Sorry, I am still a beginner to Pandas, is there a way to do so effectively?
Upvotes: 1
Views: 712
Reputation: 14228
You can do:
json_cols = df.columns.drop('firm').tolist()
json_records = df.groupby('firm')[json_cols].apply(
lambda x:x.to_json(orient='records'))
Then for 'facebook':
facebook_json = json_records['facebook']
'[{"id":"15","text":"women tennis"},
{"id":"20","text":"men basketball"},
{"id":"30","text":"club"}]'
for 'apple':
apple_json = json_records['apple']
'[{"id":"10","text":"vice president"},{"id":"100","text":"swimming contest"}]'
Save all at once
for col, records in json_records.iteritems():
with open(f"{col}.json", "w") as file:
file.write(records)
Upvotes: 3
Reputation: 580
Here's one way to do it:
import json
import numpy as np
df=pd.DataFrame(np.array([['facebook', '15',"women tennis"], ['facebook', '20',"men basketball"], ['facebook', '30','club'],
['apple', "10","vice president"], ['apple', "100",'swimming contest']]),columns=['firm','id','text'])
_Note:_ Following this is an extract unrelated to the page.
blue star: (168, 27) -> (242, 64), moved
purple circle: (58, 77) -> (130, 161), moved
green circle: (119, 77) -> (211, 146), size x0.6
for firm in set(df['firm']):
f = open(firm + '.json', 'w')
f.write(json.dumps(list(df[df['firm']==firm][['id', 'text']].T.to_dict().values())))
f.close()
Output:
apple.json
[{"id": "10", "text": "vice president"}, {"id": "100", "text": "swimming contest"}]
facebook.json
[{"id": "15", "text": "women tennis"}, {"id": "20", "text": "men basketball"}, {"id": "30", "text": "club"}]
Upvotes: 1
Reputation: 3005
import pandas as pd
import numpy as np
import json
df = pd.DataFrame(
np.array([
['facebook', '15',"women tennis"],
['facebook', '20',"men basketball"],
['facebook', '30','club'],
['apple', "10","vice president"],
['apple', "100",'swimming contest']]
), columns=['firm','id','text']
)
firms = set(df.firm)
for firm in firms:
df_firm = df[df.firm == firm]
d = []
for _, r in df_firm.iterrows():
d.append({'id': r.id, 'Text': str(r.text)})
with open(f'{firm}.json', 'w') as f:
json.dump(d, f)
I'm sure there's a simpler way, but thats one way.
Upvotes: 1